We fanboys are a passionate lot, protective of what we see as those properties which helped form our personal interests. The controversy of the week is one that periodically resurrects itself, the tendency of Hollywood to remake classic (and not-classic) films. Brian Keene posted about the large number (55) of remakes currently in the works, based on another post at the Den of Geek. The reaction was what you’d think, the vast majority of responses decrying Hollywood’s lack of creative, and opposing the remakes. I understand that people feel this way, but it is one of the most bewildering things to me.
First of all, there is a perception that this is new to the movie industry, that they have started remaking movies after their creative well has run dry. A popular theory, but wrong. First of all, if you are a fan of classic film, you may already know the great 1941 film The Maltese Falcon was the second remake of that story, all coming within eleven years. In fact, one of the most criticized movies on the remake list, John Carpenter’s 1982 movie The Thing (one of my favorites) was actually a remake of the excellent 1950 film The Thing From Another World. And some movies do well as remakes. It took until the fourth version of The Invasion of the Body Snatchers to get a bad one.
The second thing is the clarion cry that most of these remakes will be terrible. Probably so. Let me introduce you to Sturgeon’s Law. As the story goes, back in the 1950s a friend asked the great writer Theodore Sturgeon why he wrote science fiction, since ninety percent of it is crap. “That’s true,” Sturgeon replied. “Ninety percent of science fiction is crap. But that is okay, since ninety percent of everything is crap.” So applying Sturgeon’s Law, ninety percent of the remakes will be crap, but it is no big deal, since ninety percent of non-remakes are crap, too. For my money, I’ve been at least mindlessly entertained by most of the remakes, so I’m not too concerned.

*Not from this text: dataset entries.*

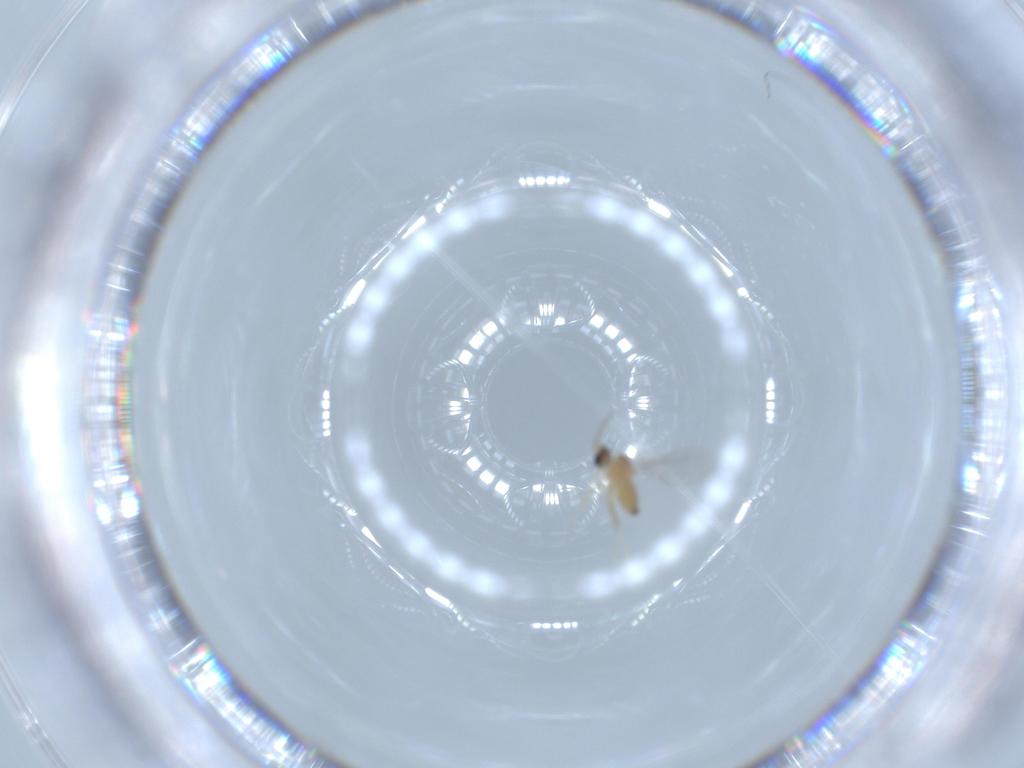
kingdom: Animalia
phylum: Arthropoda
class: Insecta
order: Diptera
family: Cecidomyiidae
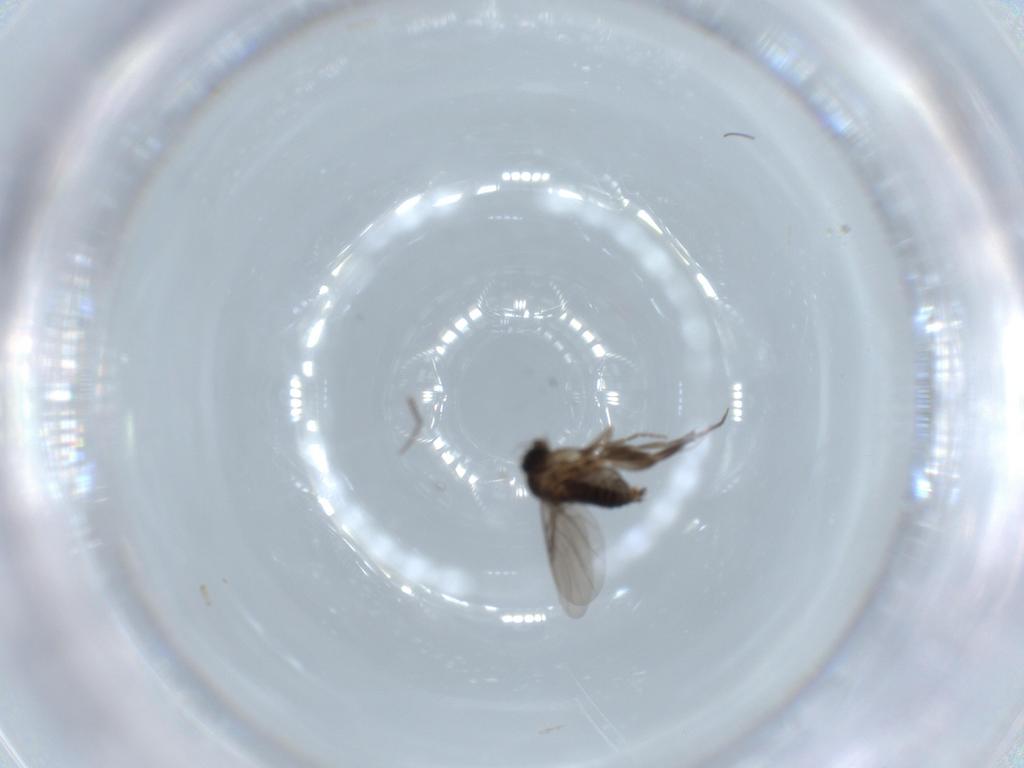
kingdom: Animalia
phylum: Arthropoda
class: Insecta
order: Diptera
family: Phoridae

The last point, and the one that really gets me, is that fans feel the need to defend their favorites. (Also if your favorite “original” movie is The Last House on the Left, which is an overrated rip-off of The Virgin Spring…well, you have rare taste). The moans rise to the sky: “They’re destroying a great movie!” “They shouldn’t touch this classic!” “They ruined the movie for me forever!”
This would be true if a remake involved destroying or altering all existing copies of the original, but it doesn’t. It doesn’t change the original at all. If you can’t stand the idea of a new version of Hellraiser, here’s an idea: Go and buy the inexpensive DVD of the original. That way you will always have it, unchanged from the day it first came out. And pretend the remake doesn’t exist. No one forces you to watch these things, and if they bother you, you shouldn’t.
This is meant in no way to disparage those who believe that remakes are a sin. You outnumber me by a wide margin. I’m just urging you to step away from the ledge. Don’t go to these movies if you don’t want to. Read a book instead.
4 comments:
Read a book?! My god, man, you're a heretic!
But seriously, thanks for offering a sane viewpoint to this. Some of my favorite movies (Halloween, The Producers, etc.) have been remade, and I simply never saw the remakes.
However, if they're discussed, I do try to steer the viewers toward the originals. :)
That's exactly the attitude poeple should have. If you don't want to see the remakes just..don't. The Halloween remake didn't change the original at all.
It's like saying if you grill a burger, and then grill another one, it ruined the first one.
(Or would the second burger be considered a sequel?)
I lean toward remake, since it uses fresh meat.